Il y a des coccinelles qui nichent dans les rideaux ; les murs du sous-sol sont tapissés de « si ce n’est techniquement des crapauds, alors des cloques fongiques » ; et pommes de terre stockées dans le lave-vaisselle. Et il y a des tas de fouillis insurmontables qui provoqueront des frissons de reconnaissance horrifiée chez tous ceux que le fouillis a déjà conquis (« cadres cassés… pièces d’échecs, bouts de crayon incroyablement petits »).

Quand, « The Exhibitionist » semble poser une question large et ouverte, est-il temps de jeter les choses – les gens, les modes de vie -? Pouvons-nous Kondo nos propres psychés?

Quant aux enfants adultes du couple dysfonctionnel, ils ne vont vraiment pas bien. Patrick, un type nerveux surnommé «Patch», cherche désespérément à plaire à son beau-père; il vit dans une «caravane» (le mot britannique pour une remorque) sur la propriété, travaillant comme jardinier et bricoleur comme s’il pouvait réparer la famille en équarrissant les joints de son domicile. (Le long catalogue de ses peurs de jeunesse présente des géants, des cavernes et des hommes des cavernes, et Struwwelpeter.) Leah est une méchante de bande dessinée en miniature : aveuglément, bizarrement dévouée au patriarche exigeant, aux grands frais de sa mère.

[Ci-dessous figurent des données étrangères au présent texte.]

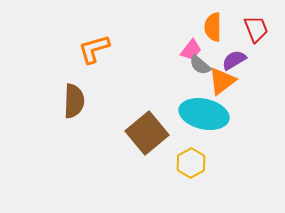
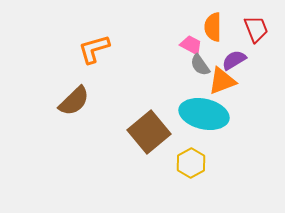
pink trapezoid: moved 5 px up; rotated 100 degrees counterclockwise
gray semicircle: rotated 15 degrees clockwise
orange triangle: rotated 16 degrees clockwise
brown semicircle: rotated 44 degrees clockwise
brown square: moved 2 px right, 1 px up
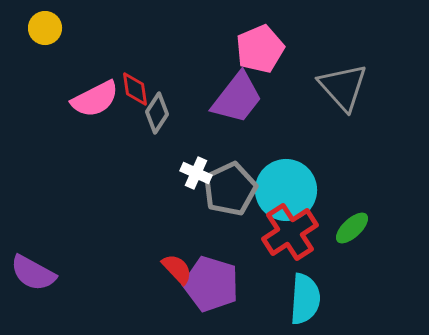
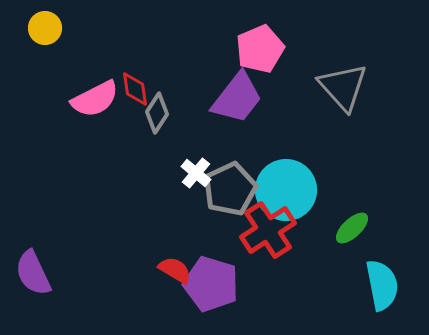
white cross: rotated 16 degrees clockwise
red cross: moved 22 px left, 2 px up
red semicircle: moved 2 px left, 1 px down; rotated 16 degrees counterclockwise
purple semicircle: rotated 36 degrees clockwise
cyan semicircle: moved 77 px right, 14 px up; rotated 15 degrees counterclockwise
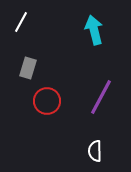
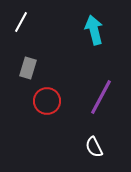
white semicircle: moved 1 px left, 4 px up; rotated 25 degrees counterclockwise
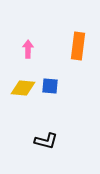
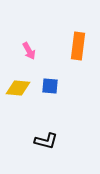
pink arrow: moved 1 px right, 2 px down; rotated 150 degrees clockwise
yellow diamond: moved 5 px left
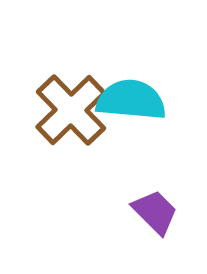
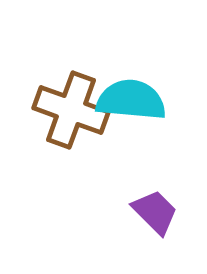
brown cross: rotated 26 degrees counterclockwise
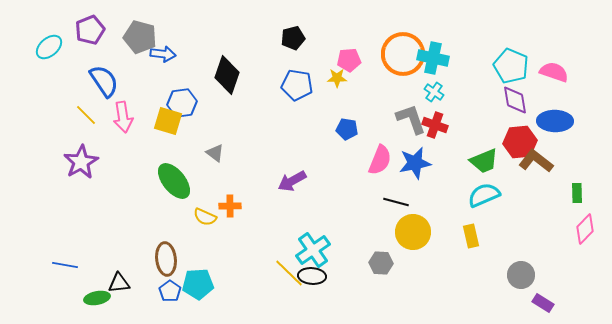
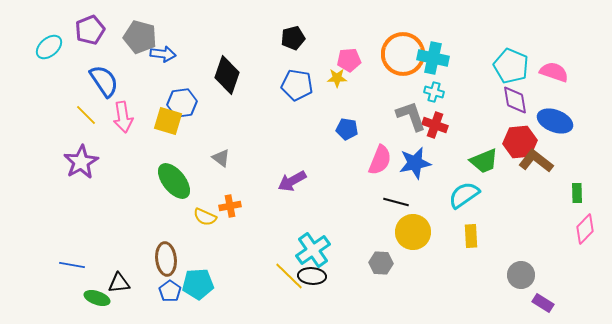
cyan cross at (434, 92): rotated 18 degrees counterclockwise
gray L-shape at (411, 119): moved 3 px up
blue ellipse at (555, 121): rotated 20 degrees clockwise
gray triangle at (215, 153): moved 6 px right, 5 px down
cyan semicircle at (484, 195): moved 20 px left; rotated 12 degrees counterclockwise
orange cross at (230, 206): rotated 10 degrees counterclockwise
yellow rectangle at (471, 236): rotated 10 degrees clockwise
blue line at (65, 265): moved 7 px right
yellow line at (289, 273): moved 3 px down
green ellipse at (97, 298): rotated 30 degrees clockwise
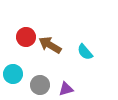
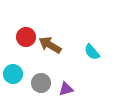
cyan semicircle: moved 7 px right
gray circle: moved 1 px right, 2 px up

Seule la plus jeune, Jess, s’est éloignée de ce foyer d’origine dysfonctionnel, mais est maintenant enceinte de manière ambivalente d’un petit ami dont elle n’est pas sûre. « Quelque chose grandit à l’intérieur de Jess », écrit Mendelson. « C’est le doute. » Dans une scène d’après-fête, ce quatuor s’emmêlera violemment comme s’il s’agissait d’une « Succession » boho à moindre enjeu.

Tous ces points de vue se déchaînent un peu comme des ruisseaux de peinture, alors même que « The Exhibitionist » esquisse minutieusement et souvent brillamment les faiblesses d’une certaine classe créative, et beaucoup reste en suspens. Elle-même jardinière passionnée, l’auteure semble plus intéressée à creuser autour de la saleté des relations humaines qu’à ranger l’intrigue.